St Joeseph’s Nudgee College Tierney Auditorium. Photo by Jon Linkins.

Banney points to Brisbane Girls Grammar School and St Joseph’s Nudgee College as highlighting how specificity generates surprise – female versus male pedagogy, building in the city versus the periphery, academic aspiration versus sports. Another example is Mount Alvernia College, a Catholic girls’ school based on Franciscan values, which m3 embodied in the concept of framing the school within three gardens: a community garden, gathering garden and recreation garden.

Banney’s politically incorrect PhD thesis is a clue to his respect for the non-architectural which he sees as more important. It helps him “to see with non-architectural eyes and hear with nonarchitectural ears”. “Most architecture,” he reflects, “results from the marriage between the idiosyncrasy of the architect and that of the client.” Banney prefers to see the client’s idiosyncrasy “reign supreme”, but points out that he can’t entirely suppress his own. So, how do you manage that dilemma?

Brisbane Girls Grammar Research Learning Centre. Photo by Christopher Frederick Jones.

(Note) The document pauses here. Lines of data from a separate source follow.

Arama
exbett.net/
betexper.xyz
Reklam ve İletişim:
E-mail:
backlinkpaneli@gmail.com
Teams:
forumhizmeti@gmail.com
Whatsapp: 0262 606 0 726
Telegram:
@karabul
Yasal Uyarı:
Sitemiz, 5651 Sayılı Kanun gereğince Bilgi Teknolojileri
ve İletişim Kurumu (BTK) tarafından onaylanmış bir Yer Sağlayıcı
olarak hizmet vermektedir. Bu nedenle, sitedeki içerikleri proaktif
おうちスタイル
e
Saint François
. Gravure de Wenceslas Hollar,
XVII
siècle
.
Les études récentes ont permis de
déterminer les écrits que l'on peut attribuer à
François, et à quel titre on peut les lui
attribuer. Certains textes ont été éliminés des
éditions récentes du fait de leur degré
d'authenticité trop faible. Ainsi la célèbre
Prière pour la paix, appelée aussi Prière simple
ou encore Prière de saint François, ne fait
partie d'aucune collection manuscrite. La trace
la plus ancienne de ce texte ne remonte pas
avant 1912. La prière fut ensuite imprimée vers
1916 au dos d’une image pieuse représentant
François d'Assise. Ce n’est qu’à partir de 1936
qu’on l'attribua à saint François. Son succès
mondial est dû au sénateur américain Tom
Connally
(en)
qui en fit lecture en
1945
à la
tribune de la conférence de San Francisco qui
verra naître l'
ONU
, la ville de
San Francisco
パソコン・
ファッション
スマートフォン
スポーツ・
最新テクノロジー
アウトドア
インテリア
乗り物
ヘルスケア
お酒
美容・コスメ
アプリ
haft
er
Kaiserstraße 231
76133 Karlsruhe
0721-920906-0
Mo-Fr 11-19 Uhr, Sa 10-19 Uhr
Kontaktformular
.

“What I try to do in the early, conceptual phase of the project is to try – if it’s not coming to me – I don’t look within, but go further and further outside of myself and I certainly go further outside of architecture. I immerse myself further in their world until their world surfaces as an architectural possibility.”

It is not, he says, like buying a Louis Vuitton bag – it is a more communicable way of making architecture. And central is the user experience, the physical and cultural context – “how they feel when they are there”.

UQ Chemistry Building. Photo by Christopher Frederick Jones.

As Banney points out, if one follows these principles, “it will lead naturally to divergence”. It is a matter of harmonising pragmatics and poetics, simplicity and complexity and, in Banney’s words, “managing multiplicity”. This all happens within a highly collaborative framework, including like-minded clients. For Banney words are the key – “it’s an inclusive habit as opposed to drawing which is a private moment”.

Having spent several hours in his company, I realise that Michael Banney really does talk the way he makes architecture. His gentle, ever-flowing and semi-free association reverie constantly lead us into many intriguing nooks and crannies which are what ultimately makes architecture meaningful.